What the exercise asks ▸ Go through the data and retrieve each line that includes the string "parcelas".

Provided entries ▸

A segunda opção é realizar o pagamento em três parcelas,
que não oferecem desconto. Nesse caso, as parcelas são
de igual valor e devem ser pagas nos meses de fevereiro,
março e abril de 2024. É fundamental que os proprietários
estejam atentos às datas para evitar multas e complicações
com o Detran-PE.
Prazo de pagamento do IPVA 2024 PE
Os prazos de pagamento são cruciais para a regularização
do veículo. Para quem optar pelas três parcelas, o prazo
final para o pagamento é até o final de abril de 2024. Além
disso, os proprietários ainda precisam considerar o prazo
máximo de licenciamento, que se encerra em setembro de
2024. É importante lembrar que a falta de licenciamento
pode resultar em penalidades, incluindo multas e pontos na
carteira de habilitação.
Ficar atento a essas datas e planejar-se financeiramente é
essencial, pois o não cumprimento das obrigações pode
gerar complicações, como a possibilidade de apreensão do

Finished exercise ▸
A segunda opção é realizar o pagamento em três parcelas,
que não oferecem desconto. Nesse caso, as parcelas são
do veículo. Para quem optar pelas três parcelas, o prazo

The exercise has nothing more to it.